[INPUT DATA — start]

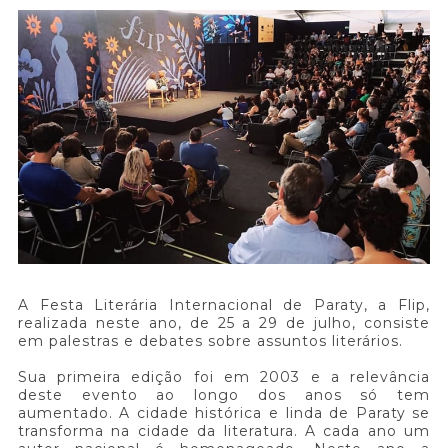
A Festa Literária Internacional de Paraty, a Flip,
realizada neste ano, de 25 a 29 de julho, consiste
em palestras e debates sobre assuntos literários.
Sua primeira edição foi em 2003 e a relevância
deste evento ao longo dos anos só tem
aumentado. A cidade histórica e linda de Paraty se
transforma na cidade da literatura. A cada ano um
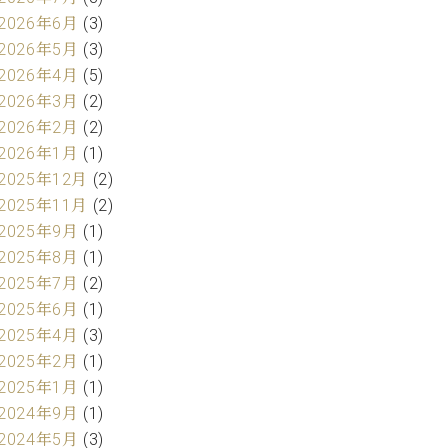
2026年6月
(3)
2026年5月
(3)
2026年4月
(5)
2026年3月
(2)
2026年2月
(2)
2026年1月
(1)
2025年12月
(2)
2025年11月
(2)
2025年9月
(1)
2025年8月
(1)
2025年7月
(2)
2025年6月
(1)
2025年4月
(3)
2025年2月
(1)
2025年1月
(1)
2024年9月
(1)
2024年5月
(3)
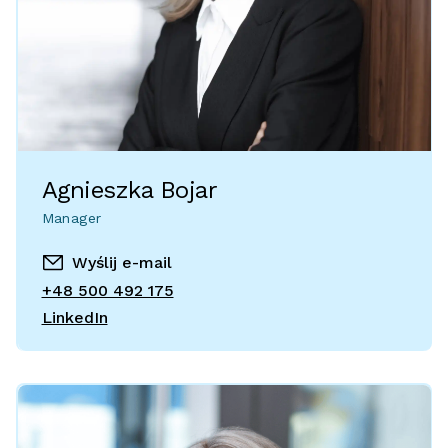
Agnieszka Bojar
Manager
Wyślij e-mail
+48 500 492 175
LinkedIn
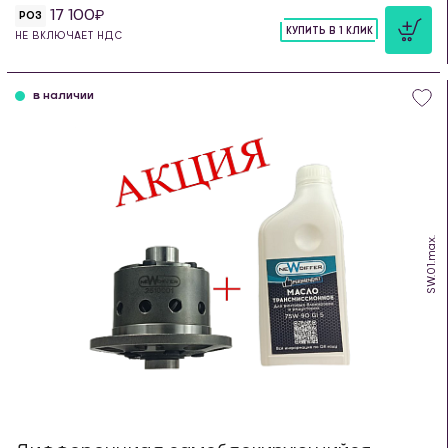
17 100
РОЗ
КУПИТЬ В 1 КЛИК
НЕ ВКЛЮЧАЕТ НДС
шт
в наличии
SW.01.max.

[INPUT DATA — finish]

Everything in the records must be returned exactly, except the pictures.

A Festa Literária Internacional de Paraty, a Flip,
realizada neste ano, de 25 a 29 de julho, consiste
em palestras e debates sobre assuntos literários.
Sua primeira edição foi em 2003 e a relevância
deste evento ao longo dos anos só tem
aumentado. A cidade histórica e linda de Paraty se
transforma na cidade da literatura. A cada ano um
2026年6月
(3)
2026年5月
(3)
2026年4月
(5)
2026年3月
(2)
2026年2月
(2)
2026年1月
(1)
2025年12月
(2)
2025年11月
(2)
2025年9月
(1)
2025年8月
(1)
2025年7月
(2)
2025年6月
(1)
2025年4月
(3)
2025年2月
(1)
2025年1月
(1)
2024年9月
(1)
2024年5月
(3)
Agnieszka Bojar
Manager
Wyślij e-mail
+48 500 492 175
LinkedIn
17 100
РОЗ
КУПИТЬ В 1 КЛИК
НЕ ВКЛЮЧАЕТ НДС
шт
в наличии
SW.01.max.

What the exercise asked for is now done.